Network Architecture
A compact MLP with three hidden layers (64 neurons each) processes $\mathbf{z}_{\text{LPE}}(\mathbf{x})$. For image reconstruction a leaky‑ReLU activation is used; for SDFs a signed‑distance output head with a final tanh activation is employed.
Training
Both the MLP weights $\theta$ and the latent coefficients ${\mathbf{a}{c}}$ are optimized jointly using Adam with learning rates $\eta{\theta}=10^{-3}$ and $\eta_{a}=10^{-2}$. The loss for image reconstruction is
\[\mathcal{L}_{\text{img}} = \frac{1}{|\Omega|}\sum_{\mathbf{x}\in\Omega}\big\| \mathrm{MLP}_{\theta}(\mathbf{z}_{\text{LPE}}(\mathbf{x})) - I(\mathbf{x})\big\|_{2}^{2},\]and for SDFs
\[\mathcal{L}_{\text{SDF}} = \frac{1}{|\Omega|}\sum_{\mathbf{x}\in\Omega}\big| \mathrm{MLP}_{\theta}(\mathbf{z}_{\text{LPE}}(\mathbf{x})) - \phi_{\text{gt}}(\mathbf{x})\big|,\]where $\phi_{\text{gt}}$ is the ground‑truth signed distance.
Limitations
- Axis‑aligned artifacts: Because the underlying Fourier basis is aligned with the coordinate axes, LPE inherits the same grid‑like ringing artifacts, especially noticeable on smooth surfaces.
- Memory scaling with dimensionality: The number of latent coefficients grows linearly with the input dimension $d$. For high‑dimensional tasks (e.g., 5‑D radiance fields) the memory cost becomes significant.
- Single‑resolution grid: The current implementation uses a single low‑resolution grid; while competitive, it does not fully exploit the benefits of multi‑resolution hierarchies.
- Hash collisions: Although LPE avoids hash‑based collisions, extending it to multi‑resolution hash grids may re‑introduce such artifacts unless carefully managed.
Conclusion
The authors present Local Positional Encoding, a novel hybrid encoding that equips a small MLP with the ability to learn high‑frequency functions while keeping memory usage low.

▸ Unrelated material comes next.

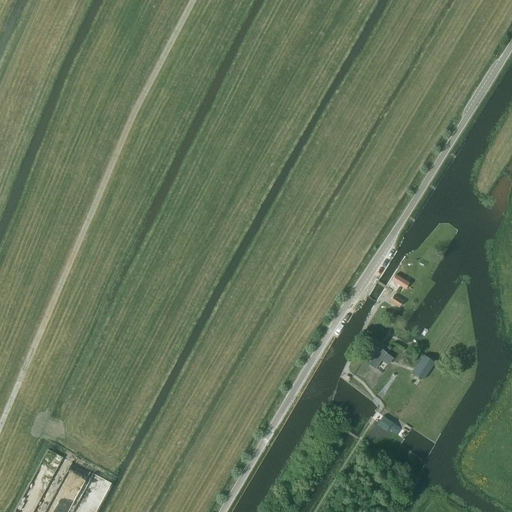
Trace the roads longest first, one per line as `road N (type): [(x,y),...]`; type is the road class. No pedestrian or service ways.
road 1 (unclassified): [(222,511),(511,44)]
road 2 (track): [(0,427),(134,110),(193,0)]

By learning per‑cell amplitude modulation of Fourier features, LPE adapts to spatially varying signal content, leading to superior visual fidelity in both 2‑D image reconstruction and 3‑D SDF modeling. Empirical results demonstrate faster early‑stage convergence compared to pure grid encodings and comparable performance to state‑of‑the‑art multi‑resolution hash encodings, despite using a single‑level grid.
Future Directions
- Mitigating axis‑aligned artifacts – Investigate alternative basis functions (e.g., learned directional Fourier bases or spherical harmonics) to reduce ringing.
- Multi‑resolution extension – Incorporate a hierarchy of grids (or hash tables) into LPE, enabling finer detail capture without excessive memory.
- Coefficient compression – Explore low‑rank factorization or quantization of the latent coefficients to further reduce memory for high‑dimensional inputs.
- Application to neural radiance fields – Integrate LPE into NeRF‑style view synthesis pipelines, potentially replacing or augmenting existing hash‑based encodings.
- Adaptive frequency selection – Dynamically adjust the set of frequencies ${f_{k}}$ per cell based on local signal complexity, akin to adaptive Fourier feature selection.